[[ Material to process open ]]
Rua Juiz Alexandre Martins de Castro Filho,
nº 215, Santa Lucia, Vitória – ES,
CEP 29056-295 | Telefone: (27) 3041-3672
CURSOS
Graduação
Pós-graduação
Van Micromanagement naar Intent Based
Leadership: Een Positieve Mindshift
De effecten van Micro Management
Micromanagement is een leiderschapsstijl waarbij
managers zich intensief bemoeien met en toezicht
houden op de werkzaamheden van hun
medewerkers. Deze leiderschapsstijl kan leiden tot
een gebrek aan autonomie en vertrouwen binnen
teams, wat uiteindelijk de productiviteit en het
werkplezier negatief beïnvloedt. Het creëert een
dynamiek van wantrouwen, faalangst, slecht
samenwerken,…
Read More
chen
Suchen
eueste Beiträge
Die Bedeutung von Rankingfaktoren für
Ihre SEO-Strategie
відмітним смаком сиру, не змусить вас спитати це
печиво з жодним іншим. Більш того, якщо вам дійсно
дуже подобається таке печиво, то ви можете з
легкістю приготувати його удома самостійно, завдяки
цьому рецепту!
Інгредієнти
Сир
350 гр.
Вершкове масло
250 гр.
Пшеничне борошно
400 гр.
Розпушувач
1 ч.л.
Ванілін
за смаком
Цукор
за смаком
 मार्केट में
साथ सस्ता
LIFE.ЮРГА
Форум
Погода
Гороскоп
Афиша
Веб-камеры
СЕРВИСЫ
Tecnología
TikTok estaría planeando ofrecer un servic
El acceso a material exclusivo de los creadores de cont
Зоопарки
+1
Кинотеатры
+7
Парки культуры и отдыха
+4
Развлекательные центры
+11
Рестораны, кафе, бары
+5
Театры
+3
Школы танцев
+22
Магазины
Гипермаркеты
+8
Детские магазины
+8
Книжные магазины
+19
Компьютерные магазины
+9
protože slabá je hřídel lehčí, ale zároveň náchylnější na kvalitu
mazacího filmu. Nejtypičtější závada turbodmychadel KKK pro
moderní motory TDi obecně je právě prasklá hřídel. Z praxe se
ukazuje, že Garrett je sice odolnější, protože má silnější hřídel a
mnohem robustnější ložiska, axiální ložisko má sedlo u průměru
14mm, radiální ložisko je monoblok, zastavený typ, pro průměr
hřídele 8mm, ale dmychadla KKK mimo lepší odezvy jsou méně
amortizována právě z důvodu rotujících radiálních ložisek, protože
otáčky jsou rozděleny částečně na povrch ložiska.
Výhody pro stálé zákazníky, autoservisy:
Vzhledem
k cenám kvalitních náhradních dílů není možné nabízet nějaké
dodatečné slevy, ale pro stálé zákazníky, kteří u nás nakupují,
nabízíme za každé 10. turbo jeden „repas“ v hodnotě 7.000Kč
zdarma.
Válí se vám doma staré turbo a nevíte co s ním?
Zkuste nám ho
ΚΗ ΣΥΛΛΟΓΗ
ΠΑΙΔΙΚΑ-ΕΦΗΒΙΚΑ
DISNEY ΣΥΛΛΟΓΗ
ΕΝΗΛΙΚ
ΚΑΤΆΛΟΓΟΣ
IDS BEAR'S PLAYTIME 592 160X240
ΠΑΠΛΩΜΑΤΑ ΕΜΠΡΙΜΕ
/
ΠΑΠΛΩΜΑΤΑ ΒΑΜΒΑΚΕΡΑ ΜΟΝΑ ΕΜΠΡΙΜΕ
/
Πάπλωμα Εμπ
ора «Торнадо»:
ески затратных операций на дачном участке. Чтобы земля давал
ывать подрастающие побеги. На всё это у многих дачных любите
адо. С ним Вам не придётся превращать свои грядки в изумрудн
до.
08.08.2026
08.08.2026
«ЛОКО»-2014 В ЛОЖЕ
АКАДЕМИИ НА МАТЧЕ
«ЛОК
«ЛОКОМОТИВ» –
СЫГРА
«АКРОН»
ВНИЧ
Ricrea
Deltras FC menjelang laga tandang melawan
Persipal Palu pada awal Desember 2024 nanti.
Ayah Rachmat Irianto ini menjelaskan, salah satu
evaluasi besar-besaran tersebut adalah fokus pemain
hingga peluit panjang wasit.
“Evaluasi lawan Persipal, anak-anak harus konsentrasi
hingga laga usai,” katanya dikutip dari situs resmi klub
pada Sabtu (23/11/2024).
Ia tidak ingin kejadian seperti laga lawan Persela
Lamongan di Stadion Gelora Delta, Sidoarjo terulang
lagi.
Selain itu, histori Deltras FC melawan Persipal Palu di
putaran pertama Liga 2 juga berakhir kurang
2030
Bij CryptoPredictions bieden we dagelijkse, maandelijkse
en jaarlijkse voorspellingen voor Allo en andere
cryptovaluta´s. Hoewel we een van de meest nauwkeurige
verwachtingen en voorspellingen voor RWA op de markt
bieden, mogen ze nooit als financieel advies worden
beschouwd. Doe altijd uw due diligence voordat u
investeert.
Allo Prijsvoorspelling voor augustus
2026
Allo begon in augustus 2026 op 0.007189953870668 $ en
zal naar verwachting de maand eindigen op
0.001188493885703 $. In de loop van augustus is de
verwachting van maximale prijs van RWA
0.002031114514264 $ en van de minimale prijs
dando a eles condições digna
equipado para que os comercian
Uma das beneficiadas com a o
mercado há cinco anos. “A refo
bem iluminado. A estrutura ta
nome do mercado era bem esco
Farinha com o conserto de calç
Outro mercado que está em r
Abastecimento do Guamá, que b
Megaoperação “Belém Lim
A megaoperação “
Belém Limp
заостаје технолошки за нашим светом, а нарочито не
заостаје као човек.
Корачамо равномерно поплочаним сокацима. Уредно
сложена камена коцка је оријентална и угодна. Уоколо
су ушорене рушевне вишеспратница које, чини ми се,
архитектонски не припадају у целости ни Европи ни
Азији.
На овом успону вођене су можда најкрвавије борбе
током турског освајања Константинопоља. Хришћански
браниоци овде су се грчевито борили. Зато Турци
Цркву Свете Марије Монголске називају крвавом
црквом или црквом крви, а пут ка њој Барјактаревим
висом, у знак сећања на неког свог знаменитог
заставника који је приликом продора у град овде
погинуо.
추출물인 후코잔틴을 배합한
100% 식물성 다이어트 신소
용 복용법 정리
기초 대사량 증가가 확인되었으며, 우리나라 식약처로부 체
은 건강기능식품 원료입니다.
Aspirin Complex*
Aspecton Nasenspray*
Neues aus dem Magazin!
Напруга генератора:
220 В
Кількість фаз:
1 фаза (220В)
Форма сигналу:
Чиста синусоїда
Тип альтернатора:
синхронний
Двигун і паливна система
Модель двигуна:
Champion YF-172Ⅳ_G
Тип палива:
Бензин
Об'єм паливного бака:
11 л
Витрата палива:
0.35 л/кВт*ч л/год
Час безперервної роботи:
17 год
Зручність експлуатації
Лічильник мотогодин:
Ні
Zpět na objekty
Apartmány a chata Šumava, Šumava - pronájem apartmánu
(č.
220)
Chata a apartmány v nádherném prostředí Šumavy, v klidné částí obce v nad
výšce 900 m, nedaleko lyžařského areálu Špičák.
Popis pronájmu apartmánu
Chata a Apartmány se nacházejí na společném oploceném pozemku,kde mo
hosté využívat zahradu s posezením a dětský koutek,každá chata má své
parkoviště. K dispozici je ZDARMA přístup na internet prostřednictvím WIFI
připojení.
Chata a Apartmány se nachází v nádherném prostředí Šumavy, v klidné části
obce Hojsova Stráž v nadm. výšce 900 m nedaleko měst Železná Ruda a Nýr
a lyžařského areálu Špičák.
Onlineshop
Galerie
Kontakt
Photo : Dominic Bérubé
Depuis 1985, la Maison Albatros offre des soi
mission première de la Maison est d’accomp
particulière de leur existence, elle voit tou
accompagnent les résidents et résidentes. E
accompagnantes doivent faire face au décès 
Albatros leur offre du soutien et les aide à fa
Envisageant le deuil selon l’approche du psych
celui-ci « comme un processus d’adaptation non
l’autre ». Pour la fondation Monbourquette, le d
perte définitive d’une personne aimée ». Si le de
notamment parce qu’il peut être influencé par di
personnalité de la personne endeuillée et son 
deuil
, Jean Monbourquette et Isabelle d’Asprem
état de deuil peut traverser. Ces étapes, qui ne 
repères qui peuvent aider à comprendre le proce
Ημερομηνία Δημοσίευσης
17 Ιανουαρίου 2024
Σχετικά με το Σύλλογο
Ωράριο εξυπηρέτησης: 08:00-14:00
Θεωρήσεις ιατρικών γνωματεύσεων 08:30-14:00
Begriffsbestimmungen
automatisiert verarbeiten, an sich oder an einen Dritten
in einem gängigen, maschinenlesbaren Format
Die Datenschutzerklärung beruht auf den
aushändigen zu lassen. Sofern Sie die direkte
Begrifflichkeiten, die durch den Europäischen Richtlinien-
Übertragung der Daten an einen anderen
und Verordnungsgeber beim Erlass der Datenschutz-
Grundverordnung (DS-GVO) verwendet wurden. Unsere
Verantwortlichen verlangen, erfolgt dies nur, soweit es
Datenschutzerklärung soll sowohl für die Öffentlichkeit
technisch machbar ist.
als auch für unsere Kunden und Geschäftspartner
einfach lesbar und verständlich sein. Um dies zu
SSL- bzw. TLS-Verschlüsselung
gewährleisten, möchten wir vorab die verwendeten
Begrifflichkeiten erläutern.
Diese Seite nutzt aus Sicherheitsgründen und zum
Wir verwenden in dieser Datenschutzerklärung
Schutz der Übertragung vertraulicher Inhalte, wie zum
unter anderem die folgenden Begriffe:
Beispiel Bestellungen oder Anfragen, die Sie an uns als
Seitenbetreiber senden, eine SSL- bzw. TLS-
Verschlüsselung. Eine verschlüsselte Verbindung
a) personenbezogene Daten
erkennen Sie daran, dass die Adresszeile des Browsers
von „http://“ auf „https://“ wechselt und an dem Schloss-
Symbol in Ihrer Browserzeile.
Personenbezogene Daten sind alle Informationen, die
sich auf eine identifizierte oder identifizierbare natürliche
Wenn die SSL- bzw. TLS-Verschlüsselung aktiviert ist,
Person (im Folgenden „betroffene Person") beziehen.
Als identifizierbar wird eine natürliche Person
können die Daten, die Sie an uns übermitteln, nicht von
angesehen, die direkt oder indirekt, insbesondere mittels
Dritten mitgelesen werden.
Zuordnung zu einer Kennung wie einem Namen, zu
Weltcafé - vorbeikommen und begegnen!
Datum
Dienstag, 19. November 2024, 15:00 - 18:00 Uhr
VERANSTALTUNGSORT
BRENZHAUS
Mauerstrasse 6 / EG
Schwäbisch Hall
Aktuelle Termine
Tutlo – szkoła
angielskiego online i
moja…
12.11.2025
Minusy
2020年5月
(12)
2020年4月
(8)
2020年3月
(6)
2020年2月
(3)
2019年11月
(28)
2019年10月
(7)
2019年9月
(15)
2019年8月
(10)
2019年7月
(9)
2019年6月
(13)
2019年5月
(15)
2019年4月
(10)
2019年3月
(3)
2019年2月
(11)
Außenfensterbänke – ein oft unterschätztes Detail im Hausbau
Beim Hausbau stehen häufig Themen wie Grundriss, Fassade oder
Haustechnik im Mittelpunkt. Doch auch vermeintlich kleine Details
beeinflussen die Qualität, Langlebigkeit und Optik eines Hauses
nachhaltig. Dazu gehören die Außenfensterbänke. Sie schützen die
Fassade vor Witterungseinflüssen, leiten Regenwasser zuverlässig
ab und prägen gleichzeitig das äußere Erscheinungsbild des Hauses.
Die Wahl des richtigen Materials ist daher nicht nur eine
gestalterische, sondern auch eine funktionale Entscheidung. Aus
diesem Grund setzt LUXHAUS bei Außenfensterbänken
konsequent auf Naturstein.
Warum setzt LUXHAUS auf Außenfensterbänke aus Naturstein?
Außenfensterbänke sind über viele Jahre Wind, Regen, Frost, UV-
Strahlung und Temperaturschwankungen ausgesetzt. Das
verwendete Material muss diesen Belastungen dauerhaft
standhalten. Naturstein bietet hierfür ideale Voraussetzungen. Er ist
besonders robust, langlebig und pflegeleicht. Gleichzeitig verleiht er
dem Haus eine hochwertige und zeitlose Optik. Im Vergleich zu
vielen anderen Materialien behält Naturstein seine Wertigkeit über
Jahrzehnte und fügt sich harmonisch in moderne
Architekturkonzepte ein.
[[ Material to process closed ]]
### Task statement
Copy word for word the part of the records that opens with the first line and closes with the line containing "Ihre SEO-Strategie", including both of those lines.

### Expected answer
Rua Juiz Alexandre Martins de Castro Filho,
nº 215, Santa Lucia, Vitória – ES,
CEP 29056-295 | Telefone: (27) 3041-3672
CURSOS
Graduação
Pós-graduação
Van Micromanagement naar Intent Based
Leadership: Een Positieve Mindshift
De effecten van Micro Management
Micromanagement is een leiderschapsstijl waarbij
managers zich intensief bemoeien met en toezicht
houden op de werkzaamheden van hun
medewerkers. Deze leiderschapsstijl kan leiden tot
een gebrek aan autonomie en vertrouwen binnen
teams, wat uiteindelijk de productiviteit en het
werkplezier negatief beïnvloedt. Het creëert een
dynamiek van wantrouwen, faalangst, slecht
samenwerken,…
Read More
chen
Suchen
eueste Beiträge
Die Bedeutung von Rankingfaktoren für
Ihre SEO-Strategie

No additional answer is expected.